Problem requirements - Rewrite all of the data below as a numbered list with one entry per line of text. Leave out the blank lines and the pictures.

Exercise materials -
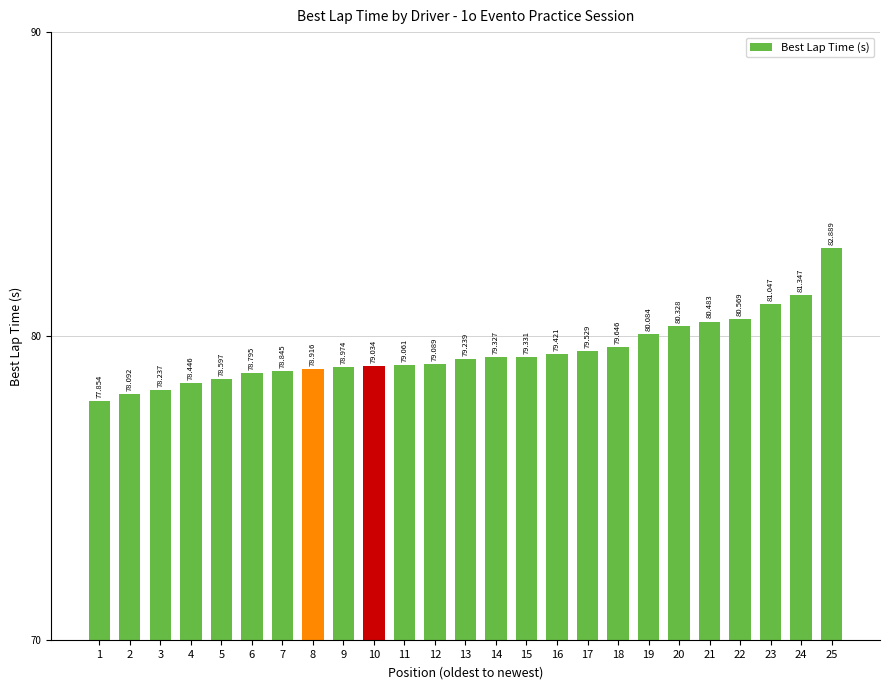

Reading right to left, transcribe all the data shown in this chart.

82.9	81.3	81.0	80.6	80.5	80.3	80.1	79.6	79.5	79.4	79.3	79.3	79.2	79.1	79.1	79.0	79.0	78.9	78.8	78.8	78.6	78.4	78.2	78.1	77.9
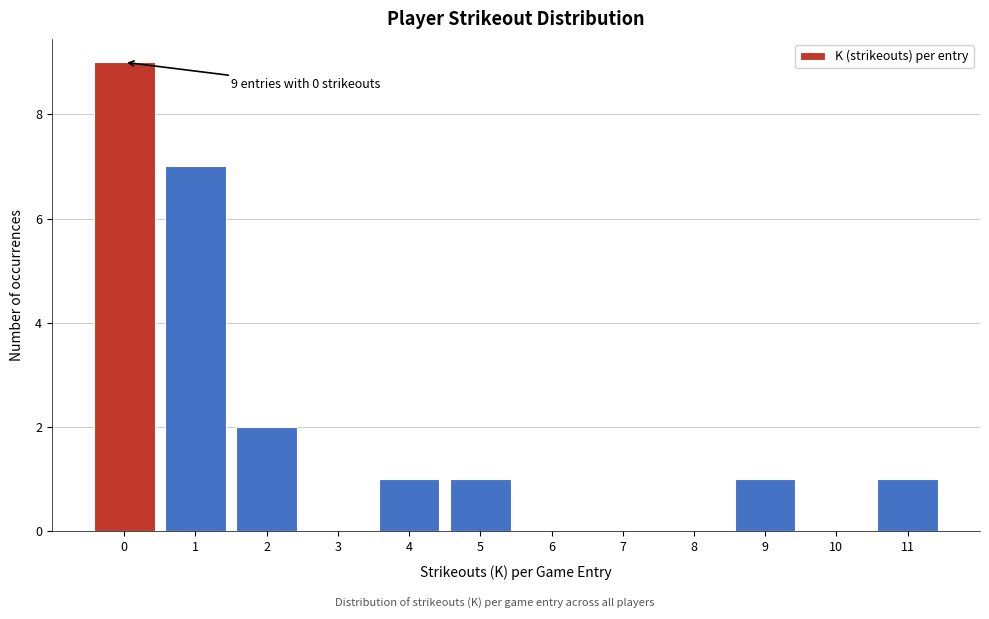

Reading left to right, transcribe all the data shown in this chart.

0=9	1=7	2=2	3=0	4=1	5=1	6=0	7=0	8=0	9=1	10=0	11=1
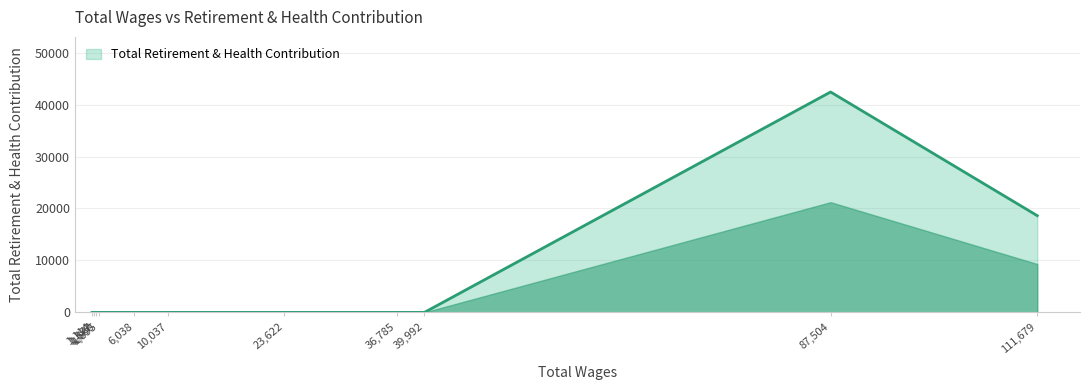

What is the difference between the maximum and minimum values?

42426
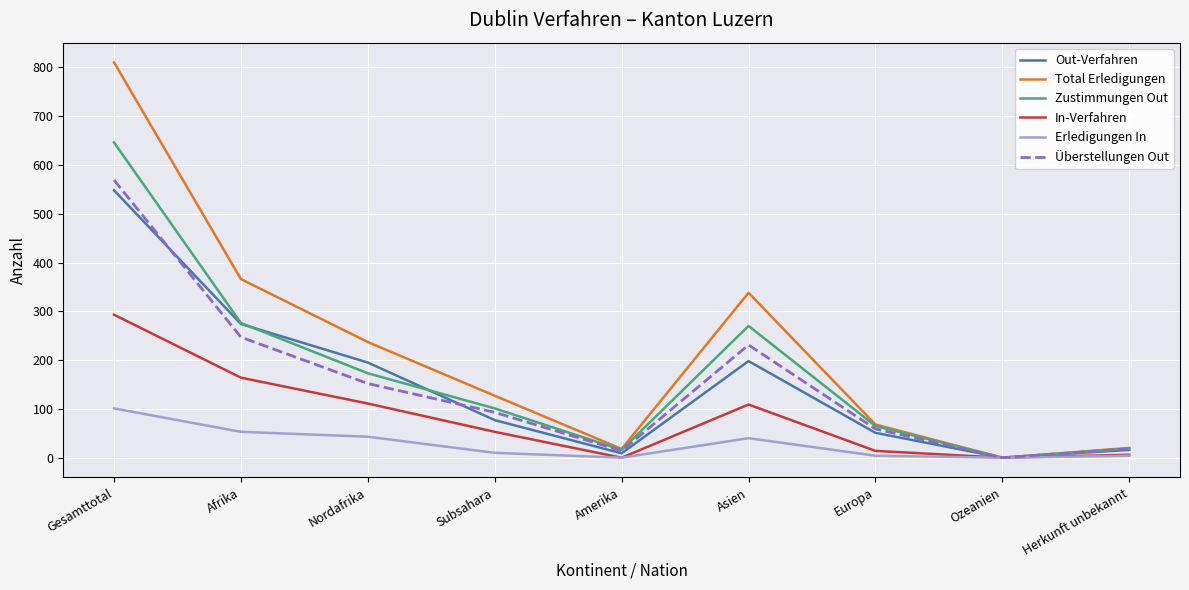

In Erledigungen In, how many points are lower than both neighbors (excluding endpoints)?

2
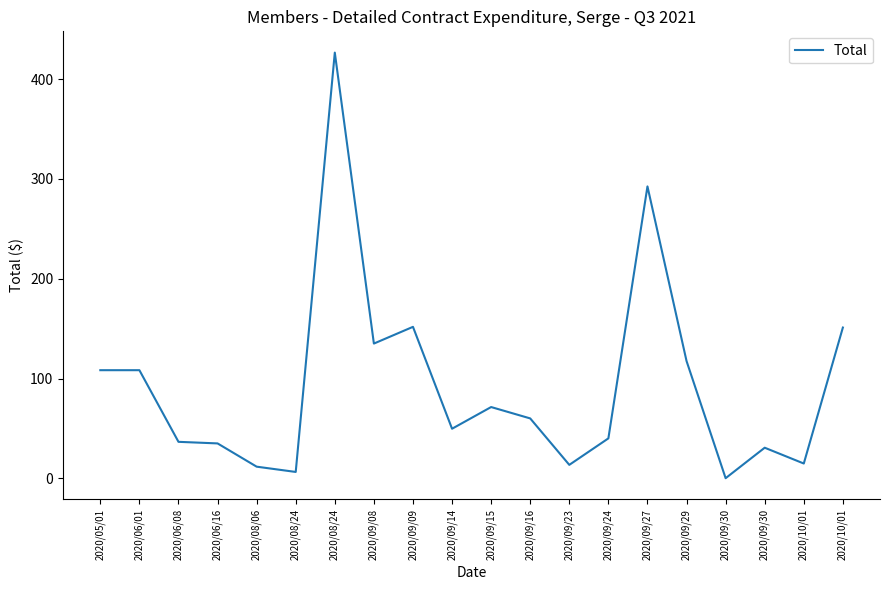

What is the change in value from 2020/09/09 to 2020/09/30?

-121.1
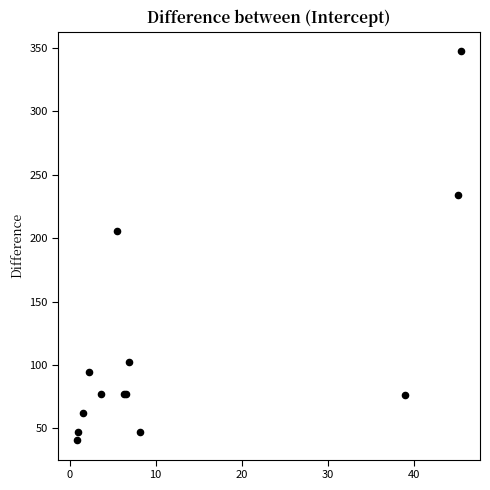

What Y value in the scatter plot is closest to 194?

205.9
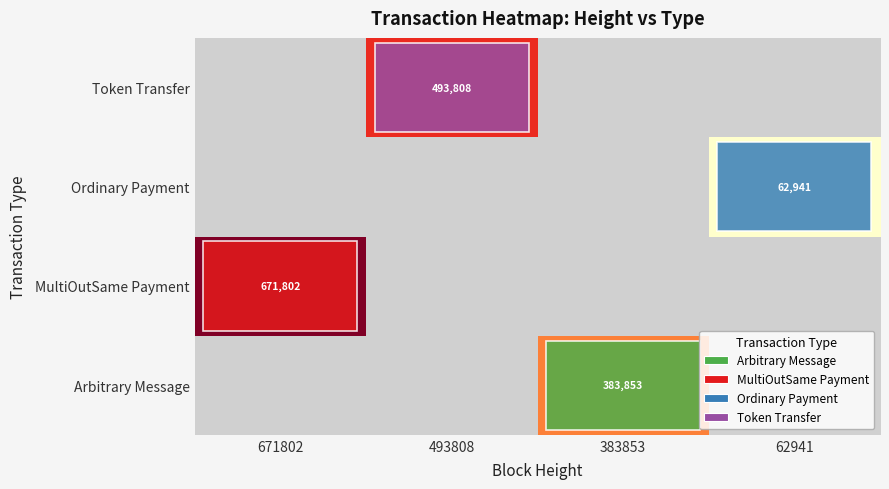

True or false: Token Transfer has a value of 493808 at 493808.

True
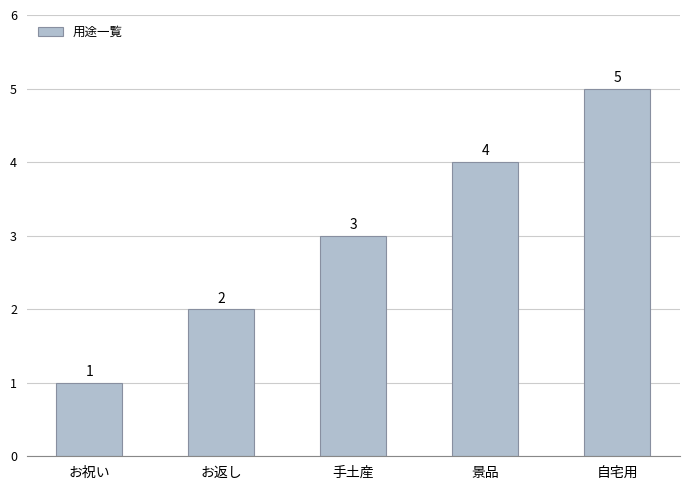

What is the value of the 1st bar from the left?

1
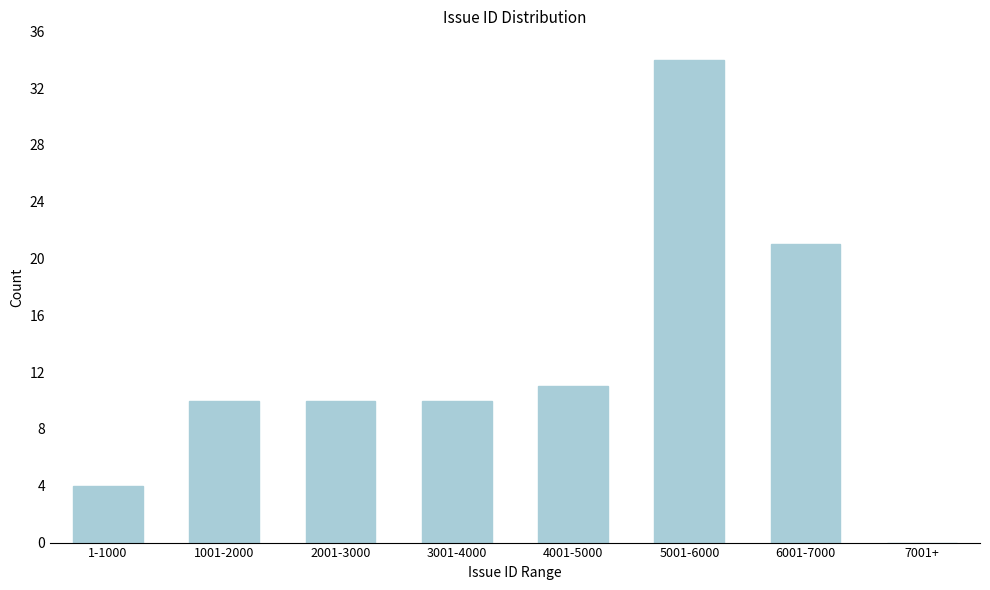

Reading left to right, extract all data points from this chart.

1-1000=4	1001-2000=10	2001-3000=10	3001-4000=10	4001-5000=11	5001-6000=34	6001-7000=21	7001+=0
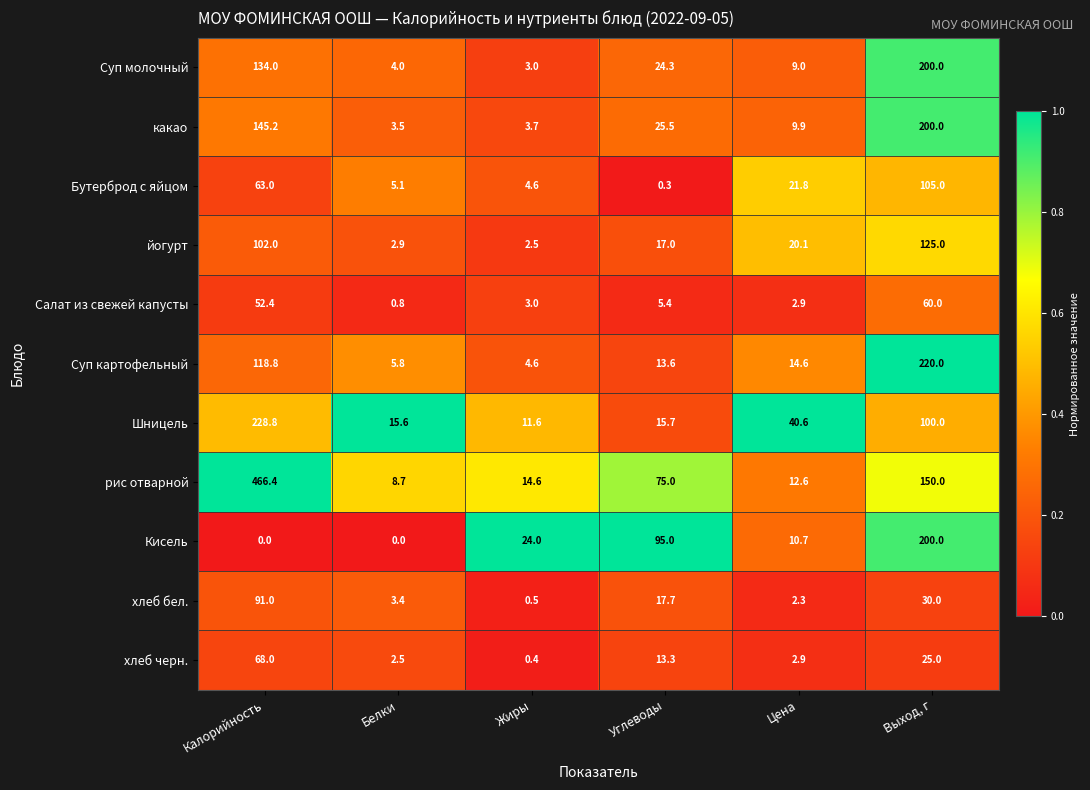

Where is хлеб черн. nearest to the value 34?

Выход, г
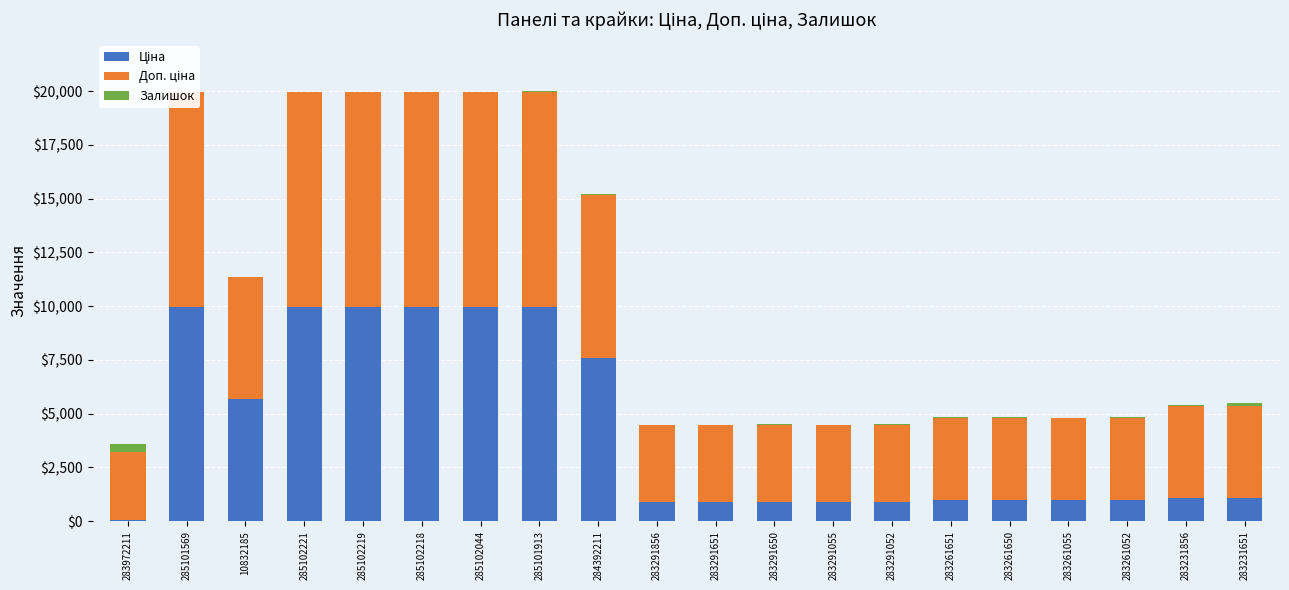

What is the total value across all series at 283291651?

4485.5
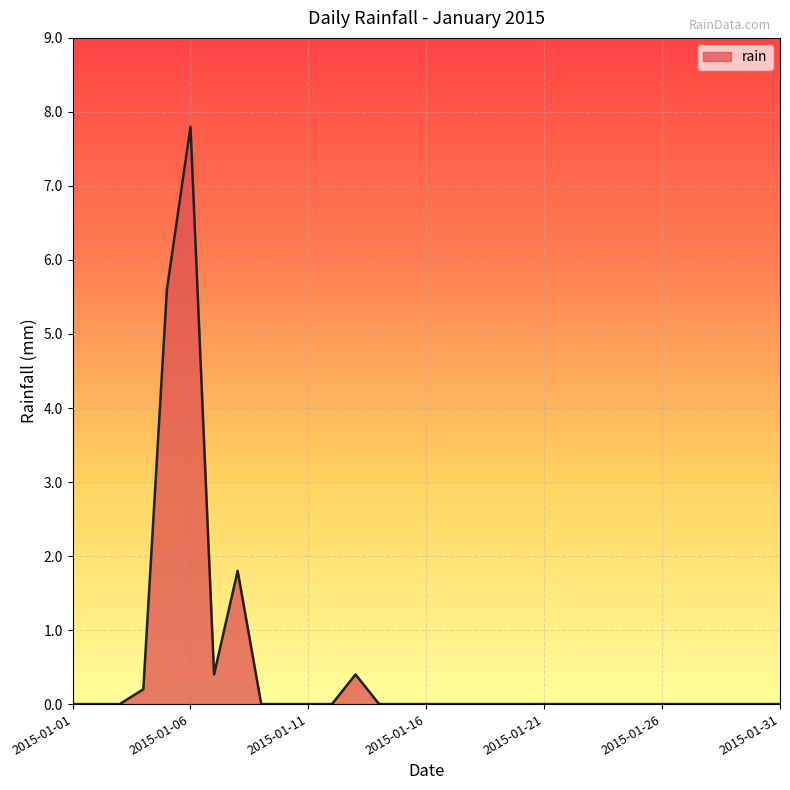

What is the difference between the maximum and minimum values?

7.8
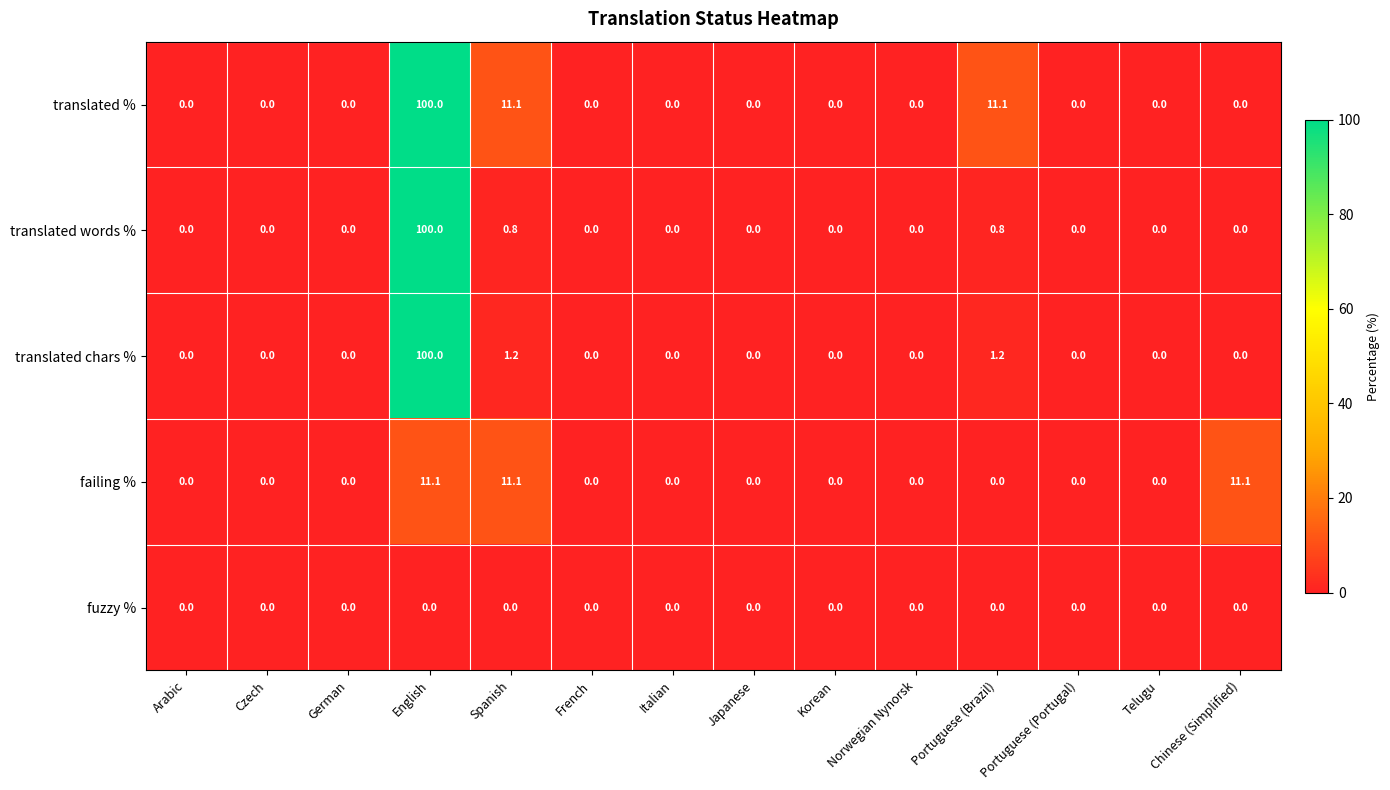

How many categories are shown in the chart?

14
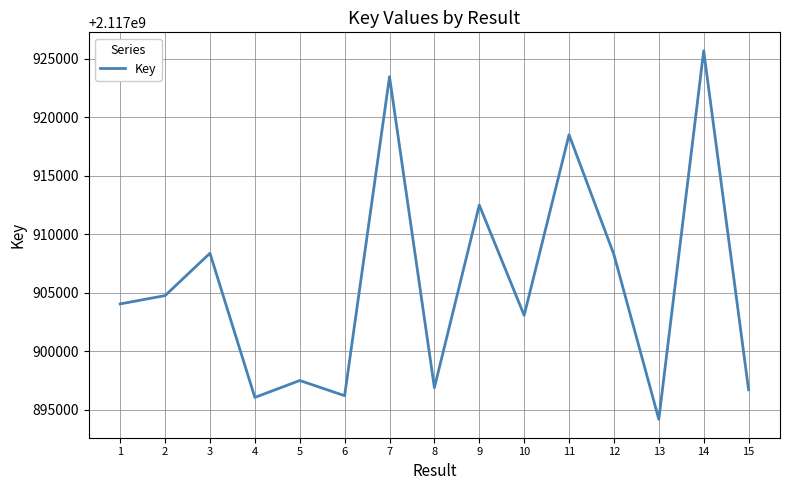

At which category does the chart reach its peak across all series?

14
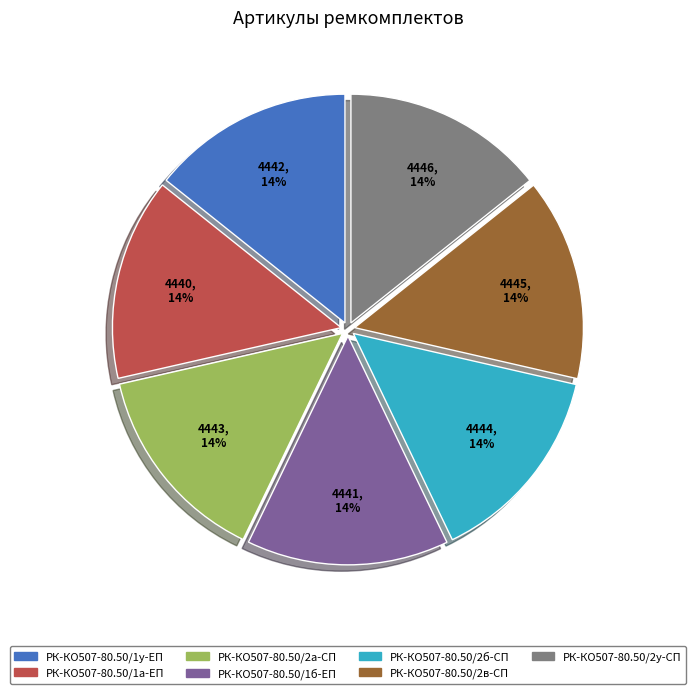

Approximately how many times larger is the value at РК-КО507-80.50/2в-СП compared to РК-КО507-80.50/2у-СП?

1.0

Result -
1. Reading right to left, transcribe all the data shown in this chart.
2. 82.9	81.3	81.0	80.6	80.5	80.3	80.1	79.6	79.5	79.4	79.3	79.3	79.2	79.1	79.1	79.0	79.0	78.9	78.8	78.8	78.6	78.4	78.2	78.1	77.9
3. Reading left to right, transcribe all the data shown in this chart.
4. 0=9	1=7	2=2	3=0	4=1	5=1	6=0	7=0	8=0	9=1	10=0	11=1
5. What is the difference between the maximum and minimum values?
6. 42426
7. In Erledigungen In, how many points are lower than both neighbors (excluding endpoints)?
8. 2
9. What is the change in value from 2020/09/09 to 2020/09/30?
10. -121.1
11. What Y value in the scatter plot is closest to 194?
12. 205.9
13. True or false: Token Transfer has a value of 493808 at 493808.
14. True
15. What is the value of the 1st bar from the left?
16. 1
17. Reading left to right, extract all data points from this chart.
18. 1-1000=4	1001-2000=10	2001-3000=10	3001-4000=10	4001-5000=11	5001-6000=34	6001-7000=21	7001+=0
19. Where is хлеб черн. nearest to the value 34?
20. Выход, г
21. What is the total value across all series at 283291651?
22. 4485.5
23. What is the difference between the maximum and minimum values?
24. 7.8
25. How many categories are shown in the chart?
26. 14
27. At which category does the chart reach its peak across all series?
28. 14
29. Approximately how many times larger is the value at РК-КО507-80.50/2в-СП compared to РК-КО507-80.50/2у-СП?
30. 1.0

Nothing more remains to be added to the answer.